Sarà pure tecnica negoziale per strappare concessioni ai partner europei, il cancelliere tedesco Angela Merkel in primis, ma le frasi del ministro degli Esteri britannico che ha chiesto recentemente a Bruxelles una “sostanziale” riforma del sistema di immigrazione interna suona come una minaccia neppure tanto velata, a un europeismo di facciata e retorico che sta lasciando il posto al “si salvi chi può” dalla prossima sconfitta elettorale dei Tory.
Londra «deve prepararsi» a lasciare l’Unione europea se non otterrà la riforma del sistema di immigrazione interna (oggi considerata dai Tory un colabrodo a spese dei contribuenti britannici). Con queste parole il ministro degli Esteri Philip Hammond, euroscettico del Partito conservatore, in un’intervista al Telegraph si è spinto oltre i limiti di una richiesta per entrare nel territorio pericoloso delle frasi senza ritorno, un terreno dove il premier David Cameron non era mai voluto entrare. Un gioco delle parti tra Cameron e il suo ministro degli esteri? Dialettica del poliziotto buono e poliziotto cattivo per riuscire a strappare qualche concessione in più da offrire a una popolazione britannica sempre più ostile a quello che i giornali inglesi chiamano i “viaggi del welfare”, trasferimenti dall’Europa dell’Est per ottenere vantaggi economici a carico delle casse dello stato ospitante?

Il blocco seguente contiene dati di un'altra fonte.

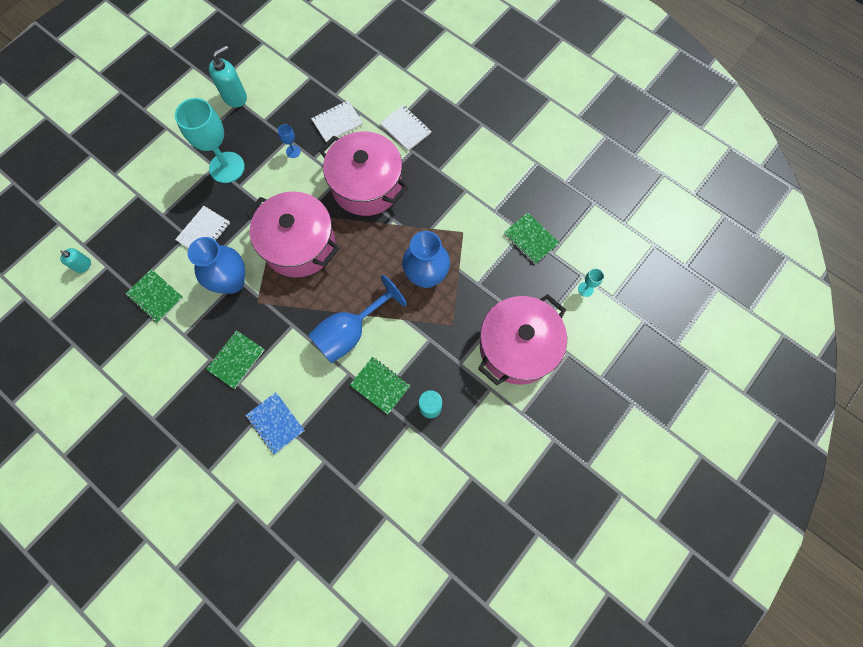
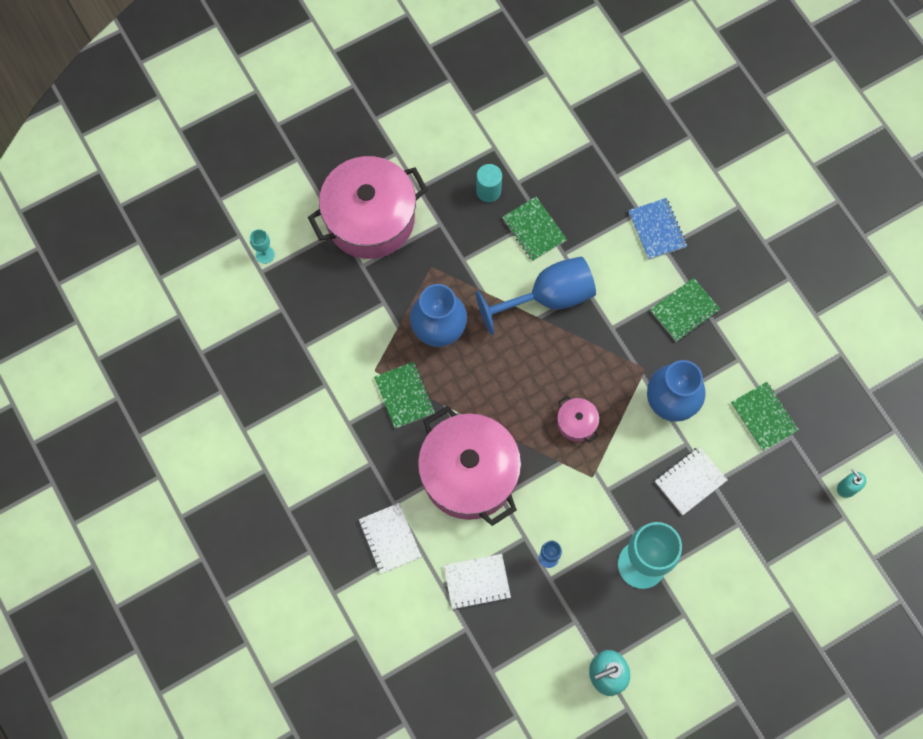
camera: 160 degrees left, 0 degrees up
pink pot [246,191,339,277] -> pink pot [557,395,599,443], size x0.42
green notebook [504,212,559,264] -> green notebook moved to [374,362,435,429]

Una recente sentenza della Corte di Giustizia europea ha posto alcuni limiti a questo turismo del welfare ma all’opinione pubblica inglese non sembra bastare. In realtà la sentenza è molto importante per i suoi riflessi pratici. Si veda la pronuncia resa nella causa C-333/13 Elisabetta Dano, FlorinDano/Jobcenter Leipzig secondo cui “I cittadini dell’Unione economicamente inattivi che si recano in un altro Stato membro con l’unico fine di beneficiare di un aiuto sociale possono essere esclusi da talune prestazioni sociali” (come da comunicato stampa n. 146/14 della Corte di Giustizia dell’Unione Europea).
Insomma anche i Giudici europei hanno cercato di porre un freno a questa pratica senza bloccare il principio della libertà di movimento all’interno dell’Unione. Ma il tema ha riproposto la collocazione geopolitica dell’isola inglese sempre in bilico, come Amleto, tra la scelta europea e interpretare la parte del 51esimo stato, sebbene ad honorem, degli Stati Uniti. E quello della disparità di welfare all’interno dell’Unione, con paesi che danno molto in termini di reddito garantito e aiuti alle famiglie e quelli che non danno niente o poco più. In ogni caso il Foreign secretary britannico chiede più flessibilità alla Germania, principale oppositore delle modifiche chieste dalla Gran Bretagna in materia di immigrazione interna, dimenticando che anche la Merkel è una ex cittadina dell’Europa dell’est e che proprio 25 anni or sono cadde fragorosamente il Muro di Berlino che impediva la libera circolazione delle persone tra Est e Ovest. Un tema delicato per i tedeschi e soprattutto per quelli nati nella ex Ddr. Sarà difficile per la Germania costruire nuovi “muri” tra l’Europa Occidentale e quella orientale seppure solo per fermare i viaggi delwelfare.